____ RECORDED INFORMATION

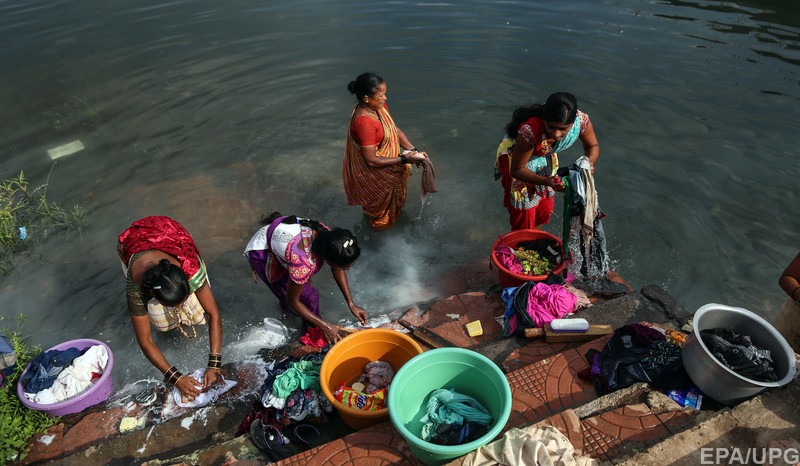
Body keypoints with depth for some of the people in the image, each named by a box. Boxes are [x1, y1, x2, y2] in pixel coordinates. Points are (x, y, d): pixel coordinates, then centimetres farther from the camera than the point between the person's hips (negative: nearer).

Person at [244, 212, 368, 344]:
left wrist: (351, 304, -6)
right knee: (309, 296, -8)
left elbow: (337, 269, -4)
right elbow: (292, 300, -24)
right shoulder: (304, 263, -43)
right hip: (262, 252, -6)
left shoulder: (329, 235, -25)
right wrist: (325, 326, -20)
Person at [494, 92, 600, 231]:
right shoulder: (530, 131, -43)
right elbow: (516, 169, -30)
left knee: (543, 214, 16)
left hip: (546, 157, 5)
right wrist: (546, 181, -43)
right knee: (523, 222, -3)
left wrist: (589, 162, -30)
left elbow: (593, 146, -7)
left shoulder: (582, 120, -30)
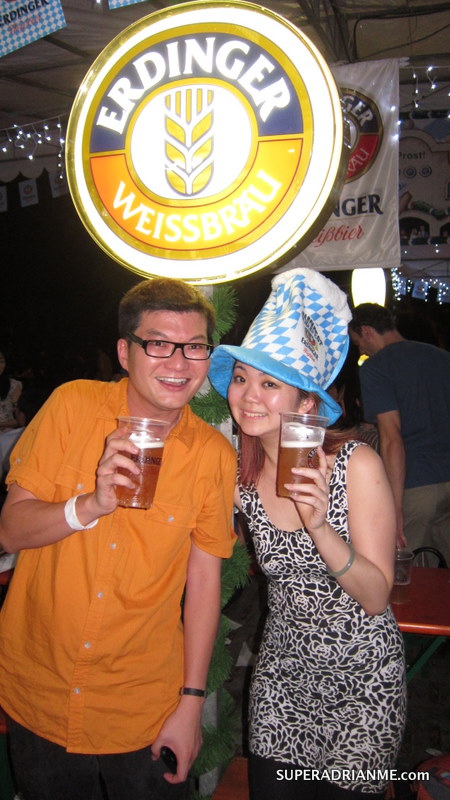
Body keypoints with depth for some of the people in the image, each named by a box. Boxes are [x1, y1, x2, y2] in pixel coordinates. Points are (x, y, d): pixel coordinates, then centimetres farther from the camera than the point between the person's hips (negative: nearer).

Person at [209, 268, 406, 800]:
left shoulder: (356, 463, -21)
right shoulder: (239, 475, -9)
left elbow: (376, 597, -19)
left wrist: (320, 525, -34)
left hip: (360, 675, -3)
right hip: (282, 669, 4)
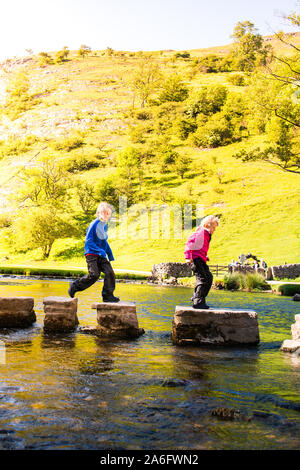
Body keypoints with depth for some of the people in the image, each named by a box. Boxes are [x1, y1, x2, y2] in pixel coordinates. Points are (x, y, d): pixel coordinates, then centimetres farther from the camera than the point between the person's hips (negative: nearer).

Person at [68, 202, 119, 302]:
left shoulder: (104, 226, 14)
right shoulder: (94, 225, -11)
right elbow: (88, 241, -15)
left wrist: (110, 254, 20)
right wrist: (100, 250, -22)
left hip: (101, 256, 7)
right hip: (91, 254, -7)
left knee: (110, 272, -9)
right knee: (94, 275, -17)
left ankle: (108, 296, -1)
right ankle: (74, 286, 3)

________

#### [EXERCISE]
Write out the lines of the items from the line with "right elbow: (292, 300, -24)" to the line with "right elbow: (88, 241, -15)", including both of those lines. Leave the pictures out of your answer.

#### [RESPONSE]
right elbow: (292, 300, -24)
right shoulder: (304, 263, -43)
right hip: (262, 252, -6)
left shoulder: (329, 235, -25)
right wrist: (325, 326, -20)
Person at [494, 92, 600, 231]:
right shoulder: (530, 131, -43)
right elbow: (516, 169, -30)
left knee: (543, 214, 16)
left hip: (546, 157, 5)
right wrist: (546, 181, -43)
right knee: (523, 222, -3)
left wrist: (589, 162, -30)
left elbow: (593, 146, -7)
left shoulder: (582, 120, -30)
Body keypoints with depth for some of the people in the image, each named by a box. Boxes are [x1, y1, x2, y2] in pixel coordinates. Points are (x, y, d): pixel coordinates, then centimetres farther from the camera than the point between the person's hips (negative: nearer).

Person at [209, 268, 406, 800]:
left shoulder: (356, 463, -21)
right shoulder: (239, 475, -9)
left elbow: (376, 597, -19)
left wrist: (320, 525, -34)
left hip: (360, 675, -3)
right hip: (282, 669, 4)
Body keypoints with depth for some of the people in the image, each named by a box. Boxes are [x1, y1, x2, y2] in pixel coordinates. Points are (x, y, d): pixel coordinates, then centimetres farther from the camera than the point between the person's hips (negative: nearer).

Person at [68, 202, 119, 302]:
left shoulder: (104, 226, 14)
right shoulder: (94, 225, -11)
right elbow: (88, 241, -15)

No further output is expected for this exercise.